The fences will come down around the World War II Memorial on the capital's National Mall this week, 17 years after it was suggested, 11 years after it was approved and three years after the bulldozers rolled in.
The memorial is a circle of tall granite columns with a pool, fountains and waterfalls set squarely between the Washington Monument and the Lincoln Memorial. The Capitol dome is in the distance to the east, the White House just beyond the treetops to the northwest.
Mike Conley, the associate executive director of the National World War II Memorial project, says the new memorial belongs among the Mall's "iconic landmarks of the major transitions in our history."
"It's very appropriate, very logical, very sequential to commemorate the most significant event of the 20th century on that same central axis," Conley said in an interview.
The official dedication of the $175 million memorial - almost all the money raised from private donations - will take place on May 29, the start of the Memorial Day weekend. President Bush is expected. So are former Republican Sen. Bob Dole of Kansas, a World War II hero who led the fund raising, and actor Tom Hanks, star of the World War II drama "Saving Private Ryan," who lent his public support.
The biggest group at the dedication will be one whose members are vanishing from the scene - veterans of World War II. More than 16 million served, and they're dying at a rate of more than 1,000 a day. By the time of the dedication, fewer than 4 million will be alive.
"My only disappointment is that so many of those who would have appreciated being able to see and visit the memorial are no longer with us," said Rep. Marcy Kaptur, D-Ohio.
Kaptur introduced bills to create the memorial four times between 1987 and 1993 before one became law.
"The longer time dragged on," Kaptur said, "the harder it became."
A veteran from her district, retired mail carrier Roger Durbin, first suggested the idea for a memorial. He became the soul of the project, but he died in 2000 at the age of 79.
"The biggest mistake the World War II Memorial office made was giving him their 800 number," Durbin's granddaughter, Melissa Growden, said with a chuckle. Growden is a member of the memorial advisory commission. "He called them every day. He was the voice behind this memorial. But his greatest fear became true. He did not live long enough to see it finished."
Durbin first raised the issue in 1987 at a political fish fry on the shores of Lake Erie. He stunned a roomful of Kaptur's hungry constituents by shouting: "Congresswoman Kaptur! Why is there no World War II memorial in Washington?"
Kaptur, who stopped dead in her tracks holding a plate of fish, turned and replied, with some confidence, "What about Iwo Jima?"
Durbin, an Army veteran of the German siege of Bastogne, Belgium, in 1944 to 1945, said the Iwo Jima memorial was for the Marines.

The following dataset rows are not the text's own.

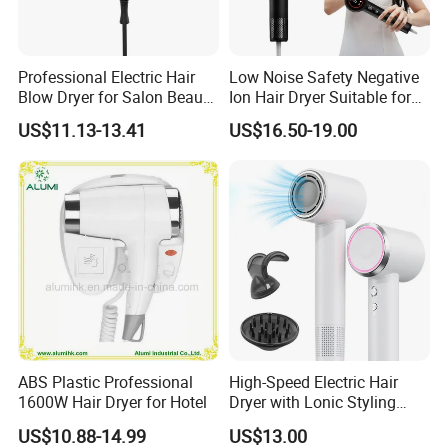
Professional Electric Hair
Low Noise Safety Negative
Blow Dryer for Salon Beauty
Ion Hair Dryer Suitable for
Treatment
Mother and Baby
US$11.13-13.41
US$16.50-19.00
ABS Plastic Professional
High-Speed Electric Hair
1600W Hair Dryer for Hotel
Dryer with Lonic Styling
Diffuser Nozzle for Salons
US$10.88-14.99
US$13.00
Hotels Travel-Durable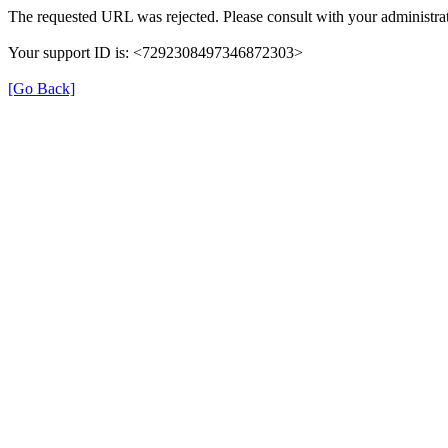
The requested URL was rejected. Please consult with your administrat
Your support ID is: <7292308497346872303>
[Go Back]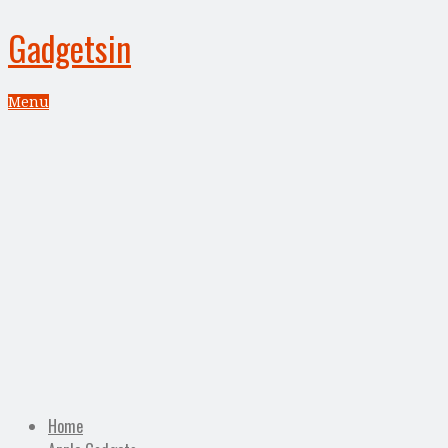
Gadgetsin
Menu
Home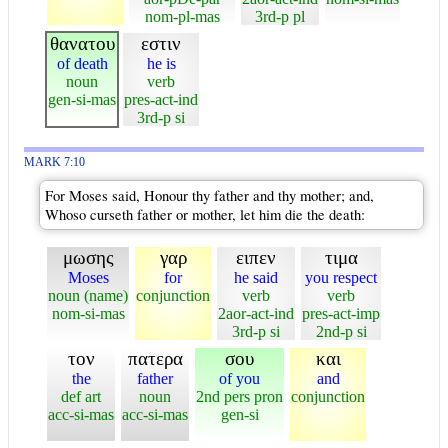
nom-pl-mas
3rd-p pl
θανατου
εστιν
of death
he is
noun
verb
gen-si-mas
pres-act-ind
3rd-p si
MARK 7:10
For Moses said, Honour thy father and thy mother; and,
Whoso curseth father or mother, let him die the death:
μωσης
γαρ
ειπεν
τιμα
Moses
for
he said
you respect
noun (name)
conjunction
verb
verb
nom-si-mas
2aor-act-ind
pres-act-imp
3rd-p si
2nd-p si
τον
πατερα
σου
και
the
father
of you
and
def art
noun
2nd pers pron
conjunction
acc-si-mas
acc-si-mas
gen-si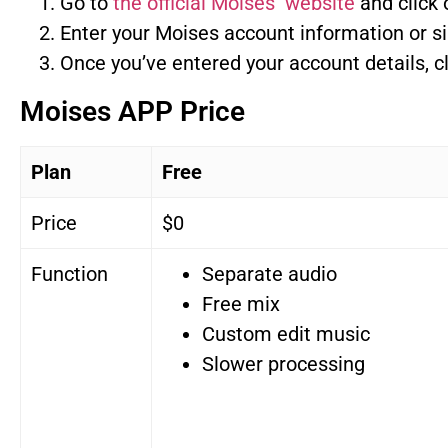
Go to
the official Moises website
and click 
Enter your Moises account information or si
Once you’ve entered your account details, cli
Moises APP Price
Plan
Free
Price
$0
Function
Separate audio
Free mix
Custom edit music
Slower processing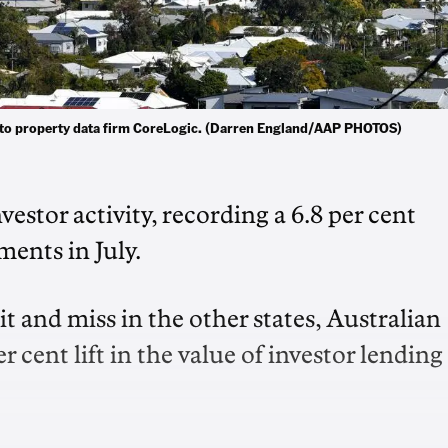
g to property data firm CoreLogic. (Darren England/AAP PHOTOS)
stor activity, recording a 6.8 per cent
ments in July.
t and miss in the other states, Australian
r cent lift in the value of investor lending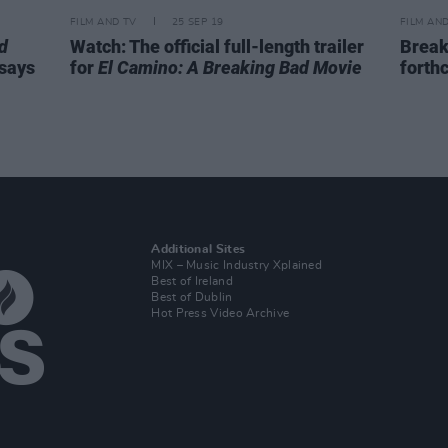
FILM AND TV
25 SEP 19
FILM AN
d
Watch: The official full-length trailer
Breaki
 says
for
El Camino: A Breaking Bad Movie
forth
Additional Sites
MIX – Music Industry Xplained
Best of Ireland
Best of Dublin
Hot Press Video Archive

So they talked and Kaptur set to work. Once her bill passed and President Clinton signed it in 1993, years of lengthy fights began.
Critics said they weren't opposed to the memorial itself, but to interrupting the vista between the Lincoln Memorial and Washington Monument. They also said the Mall was getting too crowded.
Some found the original design too grandiose. Then there were miles of regulatory red tape from agencies and commissions that govern construction in the federal city. The issue even went to court.
Eventually, after several revisions, construction began three years ago.
"It's just amazing to be actually standing here when it originally was just an artist's rendering on a piece of paper," Betsy Glick, a project spokeswoman, said during a recent tour.
The granite and bronze memorial lies at the eastern end of the Lincoln Memorial's Reflecting Pool.
The core of the site is a small Rainbow Pool and fountain, restored after years of disuse, which sits 6 feet below street level. The effect is that the memorial appears to be slightly submerged. From a distance, only the tops of the taller structures are visible. Supporters say that tempers concerns that the project interrupts the vista along Mall.
Fifty-six stone pillars representing the 48 states in the union at the time of the war, seven U.S. territories, including Alaska and Hawaii, and the District of Columbia encircle the newly renovated pool and fountains. But the feeling of enclosure is lessened by the openness between the pillars, through which the trees beyond the perimeter and sky are visible.
Two 43-foot arches stand amid the pillars on the north and south ends to symbolize the Atlantic and Pacific theaters of operations, each with large bronze eagles to represent victory.
At the western end is the Freedom Wall with its 4,000 gold sculpted stars. The 407,316 U.S. deaths they symbolize are roughly seven times the Vietnam War's total and hundreds of times more than Iraq's thus far.
The memorial's architect, Friedrich St. Florian, has said that his design isn't meant to glorify war. Rather, it's to memorialize victory.